◆ Passage to read:
────────────────
Chico Cabaret waxes nostalgic with its Swingtime Canteen
Last Friday evening Chico Cabaret presented its first show of the 2002 season, Swingtime Canteen. The show serves as an enjoyable excuse to hear some great ‘30s and ‘40s standards performed by superb singers, watch some crazy-legged jitterbugging by three dancing couples, and drift back in time on the fine music provided by a crack crew of seasoned musicians.
The basic story, such as it is, follows five “third-string” performers, all women. A couple of the gals have appeared in movies and entertain a kind of minor notoriety. Two of the women are talented nobodies dragged in to complete the act, and one of the “stars” has included her young but gifted niece as well. The setting is London, England. A “canteen” has just been set up in the city, and the five women see this show—about to be broadcast back home to the States—as a stepping stone toward performing for troops on the front in Europe and possible stardom.
After the bombing of Pearl Harbor on Dec. 7, 1941, America geared up for war on a worldwide scale, and the entertainment industry felt compelled to do its bit for the effort. A “canteen,” basically a nightclub populated with movie and music stars gathered to boost the morale of young soldiers about to ship off for the European or South Pacific theater, was formed in New York. It proved so successful that another was created in Hollywood; this one proved even more successful, due undoubtedly to its proximity to the wellspring of America’s subconscious images of itself, the motion picture industry. Soldiers could schmooze with Clark Gable (before he enlisted, of course) or dance with Rita Hayworth (and this is one of those rare occasions when I am genuinely envious of the past!).
Chico Cabaret captures pretty well what it must have felt like back in those “divinely desperate days.” The soldiers jitterbugging with their dates like mad, performing a kind of exorcism rite for their fears; the big bands driven by “jungle” drums provided by the likes of Gene Krupa and Buddy Rich; and the female singers supplying some warmth, some humor and some much needed sex appeal to remind the boys, as Bob Hope put it, of “what they’re really fighting for"—all of these elements are present and largely successful in this production.
As third-string name-dropping actress Marian Ames, Pam Thornton does a great job. The character seems undeterred by her lack of sufficient notoriety, and Thornton plays the “I know but I don’t know” angle pretty effectively. She also possesses a decent set of pipes, turning in a very enjoyable rendition of “Berkeley Square.”
────────────────
◆ Given material:
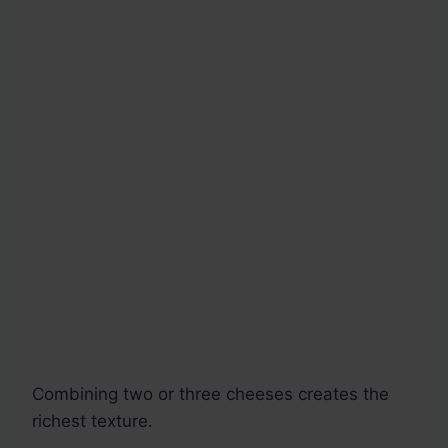
Combining two or three cheeses creates the
richest texture.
────────────────
Edit the review from the words "The basic story, such" through "and possible stardom.", replacing "stepping stone" with "springboard".

The basic story, such as it is, follows five “third-string” performers, all women. A couple of the gals have appeared in movies and entertain a kind of minor notoriety. Two of the women are talented nobodies dragged in to complete the act, and one of the “stars” has included her young but gifted niece as well. The setting is London, England. A “canteen” has just been set up in the city, and the five women see this show—about to be broadcast back home to the States—as a springboard toward performing for troops on the front in Europe and possible stardom.